■ **Task goal**
Rewrite the entries below, replacing "locality" with "collection site" and leaving everything else unchanged, and omit the pictures from your answer.

■ **Excerpted records**
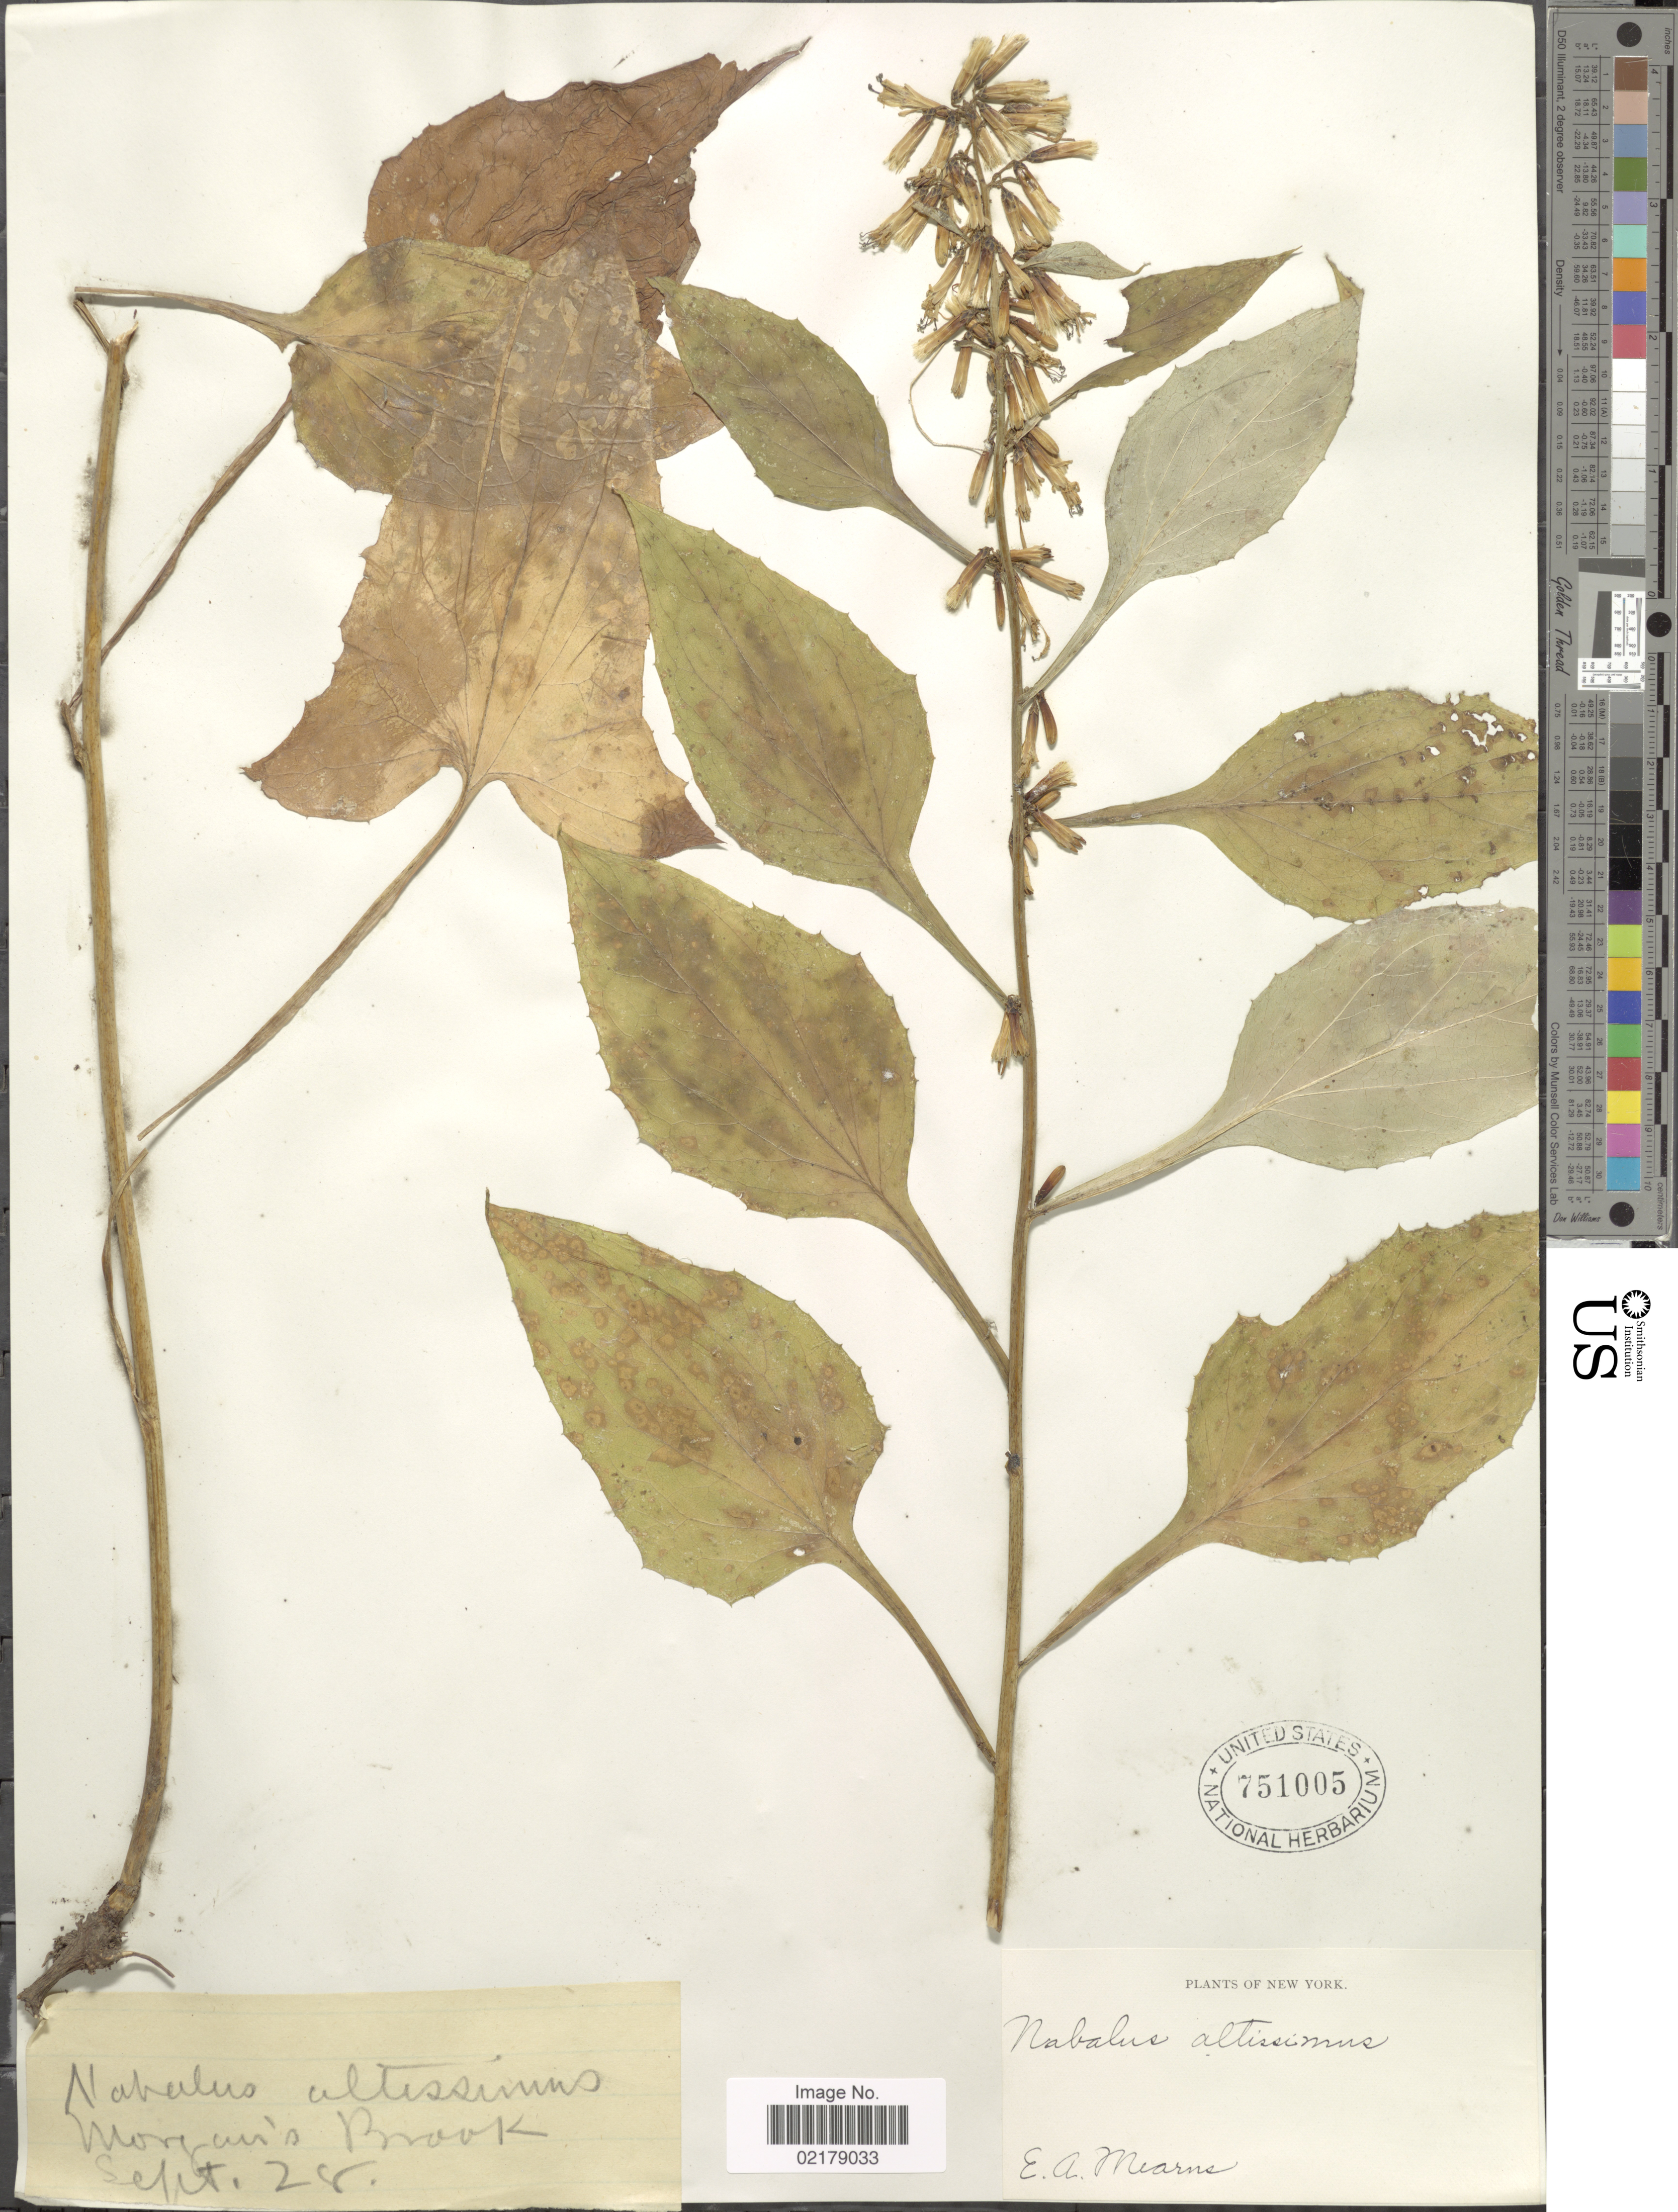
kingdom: Plantae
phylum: Tracheophyta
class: Magnoliopsida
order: Asterales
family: Asteraceae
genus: Nabalus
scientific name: Nabalus altissimus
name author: (L.) Hook.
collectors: E. A. Mearns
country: United States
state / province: New York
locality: Morgan's Brook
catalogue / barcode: US 751005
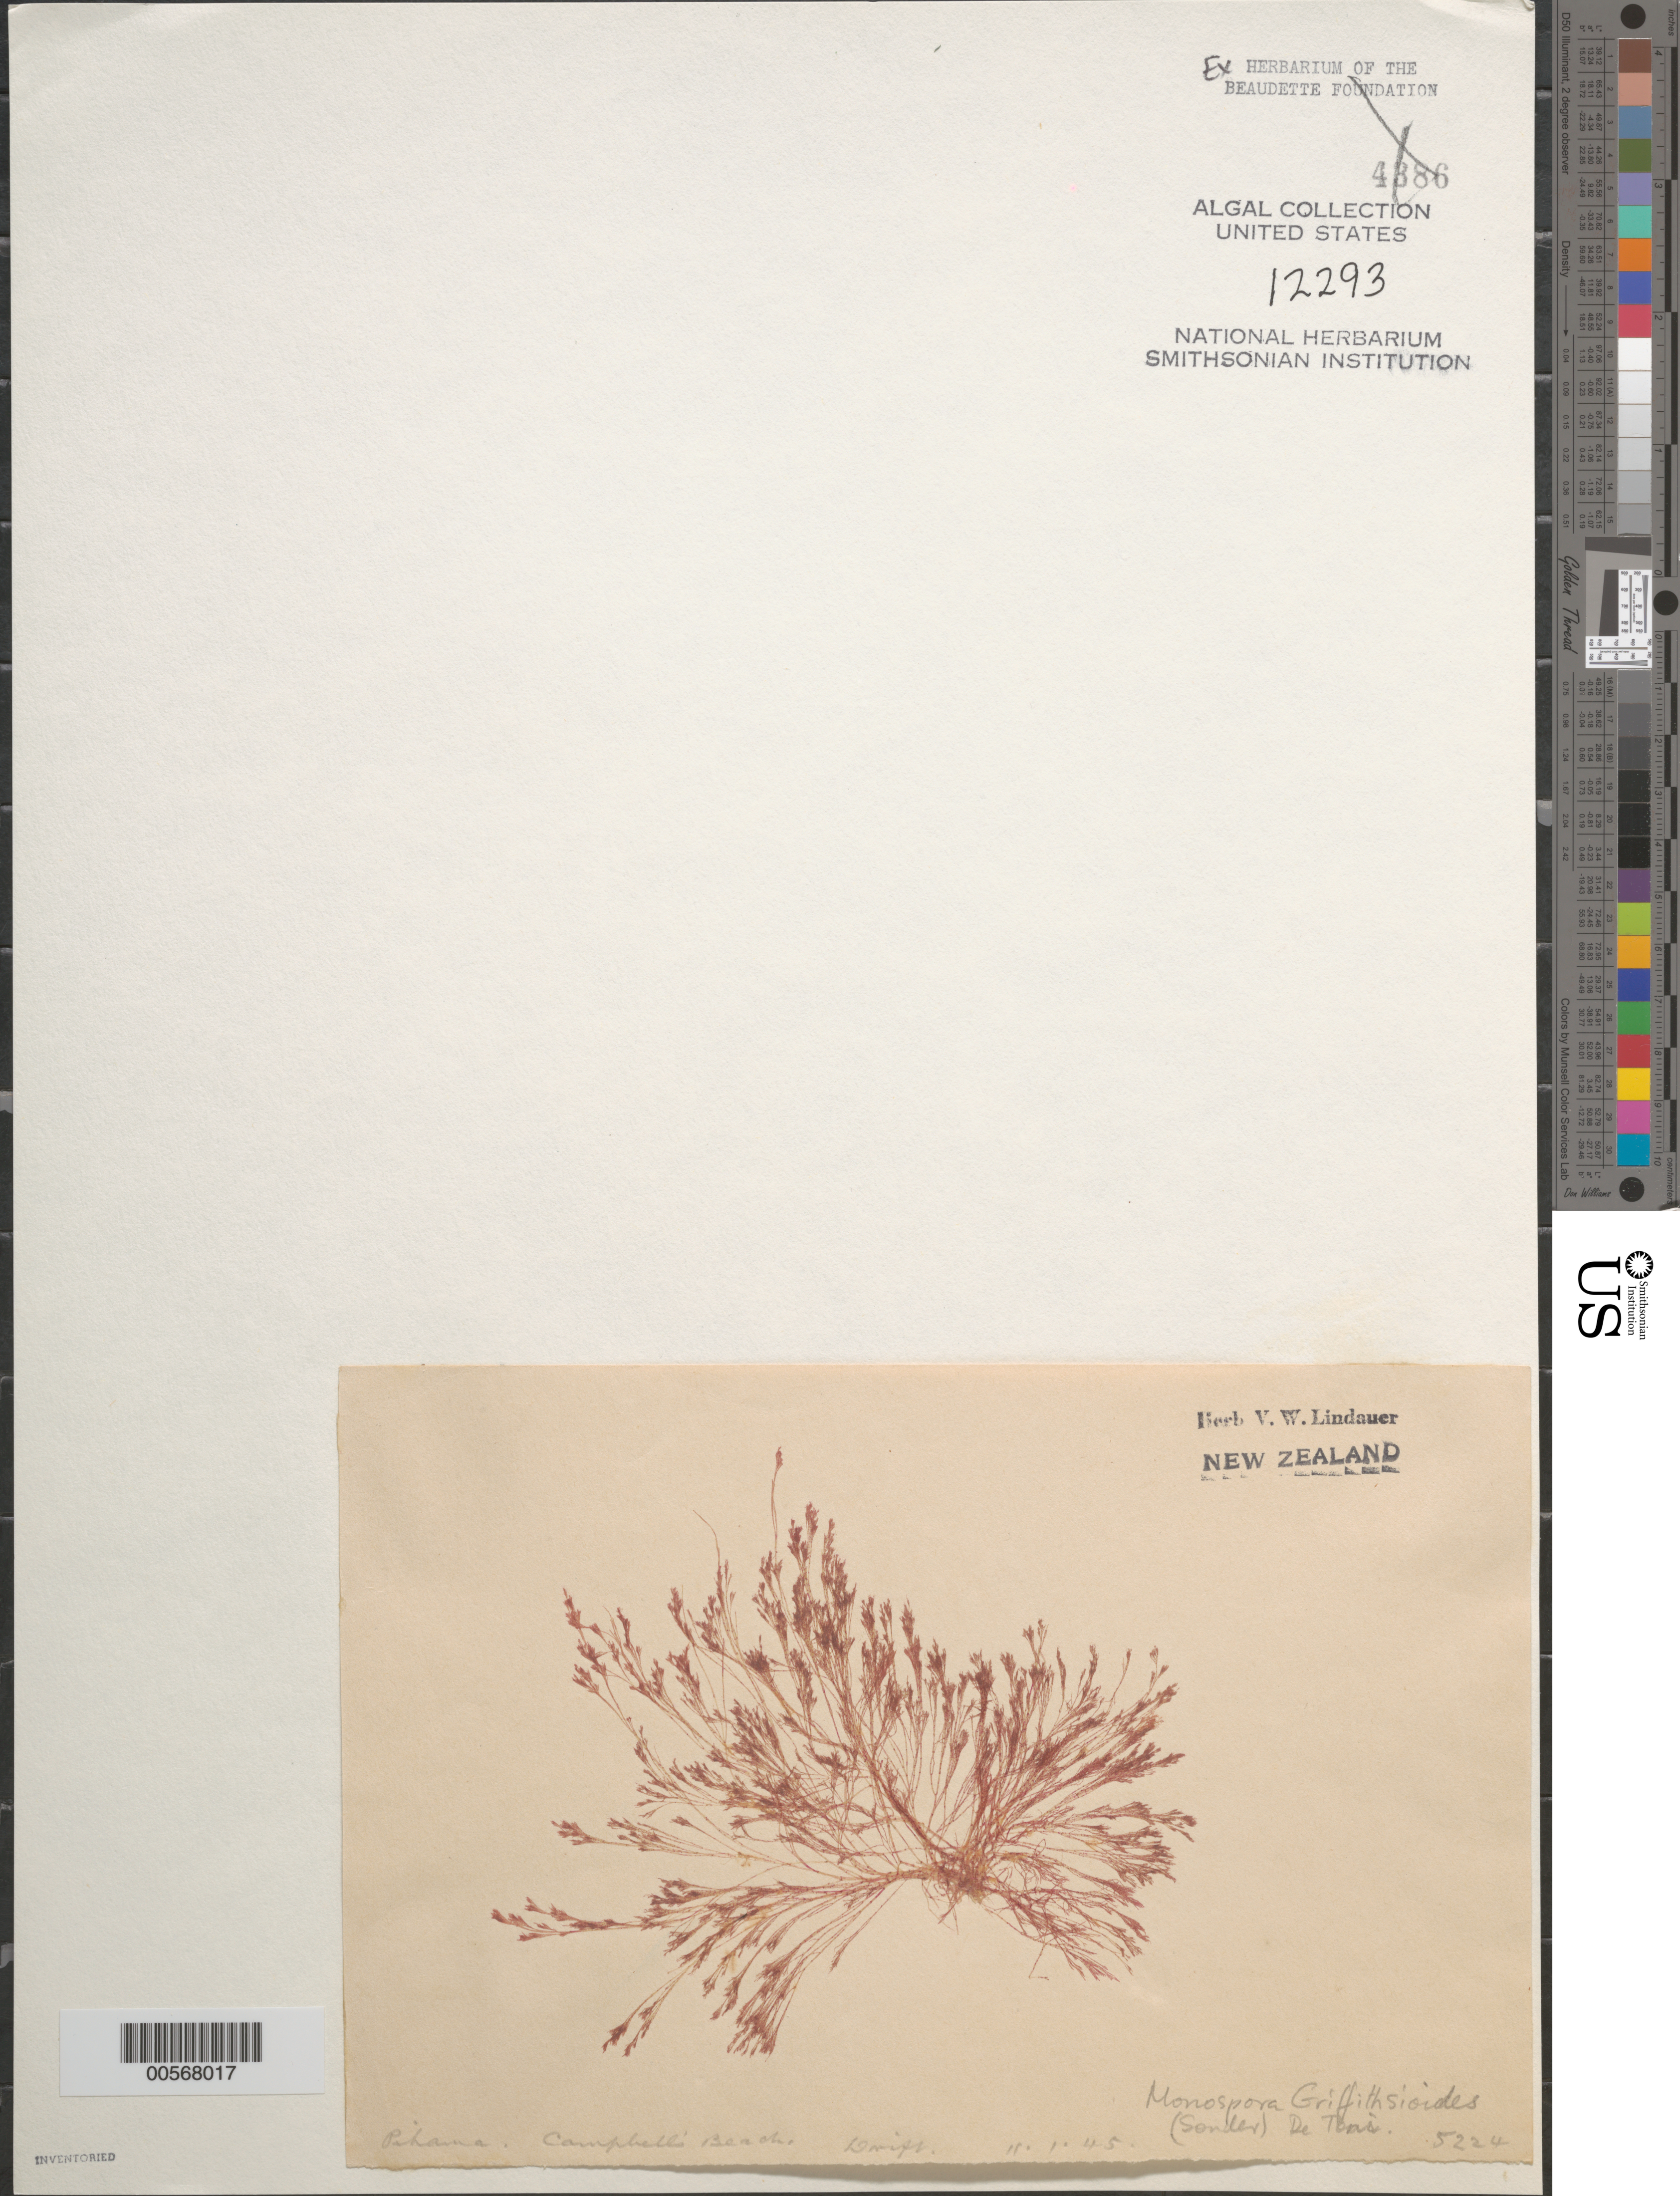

■ **The output**
kingdom: Plantae
phylum: Tracheophyta
class: Magnoliopsida
order: Asterales
family: Asteraceae
genus: Nabalus
scientific name: Nabalus altissimus
name author: (L.) Hook.
collectors: E. A. Mearns
country: United States
state / province: New York
collection site: Morgan's Brook
catalogue / barcode: US 751005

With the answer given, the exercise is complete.